Obra emblemática y eruditísima, ¿quién lo duda? Y Obra cumbre y Obra modélica. Y Obra ejemplar, meritoria, emblemática, axiomática y ratatá-tatá.
Y Obra responsable de que mi hijo, y me temo que media España, no lea.
Tal como lo digo.
Mi hijo es un chaval aparente y perfectamente normal, o sea que se viste como el fantasma de Canterbury, calza botas dos tallas por encima de las de un zapador de Ingenieros y le resulta en ocasiones imposible comer calamares fritos de dos en dos, porque se le eslabonan con la argolla que lleva como pearcing en el labio de abajo (según se le mira, de frente).
Normal es mi hijo y normal es, pues, que huya de los libros como del diablo.
¿Por qué? ¿Desde cuándo?
Pues desde el nefasto día en que su profesor de Lengua le endiñó, a él y al resto de su clase, lo que yo denunciaría como un alevoso e inmisericorde Celestinazo en mitad de la frente. Eso no se hace, señor mío. De los 25 alumnos que había en la clase aquélla mañana, hubo quien lo sobrellevó con entereza. Mas hubo quien no pudo ya abandonar el hábito molesto de morderse los cuellos de las camisas ó bizquear mirándose un codo cuando pasaba por delante de una librería.
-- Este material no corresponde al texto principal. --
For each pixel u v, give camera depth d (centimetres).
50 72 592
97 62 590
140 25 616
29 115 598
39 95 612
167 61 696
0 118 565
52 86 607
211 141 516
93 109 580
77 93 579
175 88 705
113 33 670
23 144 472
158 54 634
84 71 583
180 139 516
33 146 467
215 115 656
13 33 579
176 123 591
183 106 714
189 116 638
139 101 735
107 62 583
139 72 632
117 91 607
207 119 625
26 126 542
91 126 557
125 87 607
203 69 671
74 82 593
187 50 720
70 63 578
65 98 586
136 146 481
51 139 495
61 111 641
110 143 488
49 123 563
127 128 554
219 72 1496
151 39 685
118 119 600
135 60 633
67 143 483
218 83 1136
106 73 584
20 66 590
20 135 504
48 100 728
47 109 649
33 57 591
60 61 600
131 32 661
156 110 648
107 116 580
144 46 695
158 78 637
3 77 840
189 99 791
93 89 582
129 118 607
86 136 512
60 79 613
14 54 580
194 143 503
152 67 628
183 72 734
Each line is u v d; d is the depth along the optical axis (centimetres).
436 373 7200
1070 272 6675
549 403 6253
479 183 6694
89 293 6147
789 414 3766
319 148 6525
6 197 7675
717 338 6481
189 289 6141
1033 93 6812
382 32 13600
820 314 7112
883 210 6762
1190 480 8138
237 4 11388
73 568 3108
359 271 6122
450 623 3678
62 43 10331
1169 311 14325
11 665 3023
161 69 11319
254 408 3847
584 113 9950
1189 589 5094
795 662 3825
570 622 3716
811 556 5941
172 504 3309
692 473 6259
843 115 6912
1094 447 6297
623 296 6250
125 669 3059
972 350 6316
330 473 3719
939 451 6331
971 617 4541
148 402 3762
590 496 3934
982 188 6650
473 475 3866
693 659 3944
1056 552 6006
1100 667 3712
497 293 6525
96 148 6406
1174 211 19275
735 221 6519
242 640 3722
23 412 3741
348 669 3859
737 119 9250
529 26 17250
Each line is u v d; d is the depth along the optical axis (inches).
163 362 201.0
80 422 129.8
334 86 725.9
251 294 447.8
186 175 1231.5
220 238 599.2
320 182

En todo caso, señor, para unos y para otros de estos sorprendidos alumnos, el puntillazo les vino a la evaluación siguiente... de la mano larga de El Lazarillo de Tormes. Obra cumbre y Obra eruditísima también. Y modélica y emblemática y ratatá-tatá. Pero, al igual que su hermana La Celestina, gran espantadora de futuros amantes de la Lectura.
Con 12 o con 13 años, consienta conmigo, no se asusta así a un niño. No debe.
¿Por qué le hicieron eso a mi hijo, señor?
¿Por qué La Celestina, El Quijote, El Lazarillo, El Buscón... -obras grandiosas a las que sólo el tiempo nos puede arrimar-, esperaron a mi hijo y a otros miles de chavales a la vuelta de una esquina y les saltaron sorpresivamente sobre las espaldas, a traición? Para robarles de por vida la inquietud de leer...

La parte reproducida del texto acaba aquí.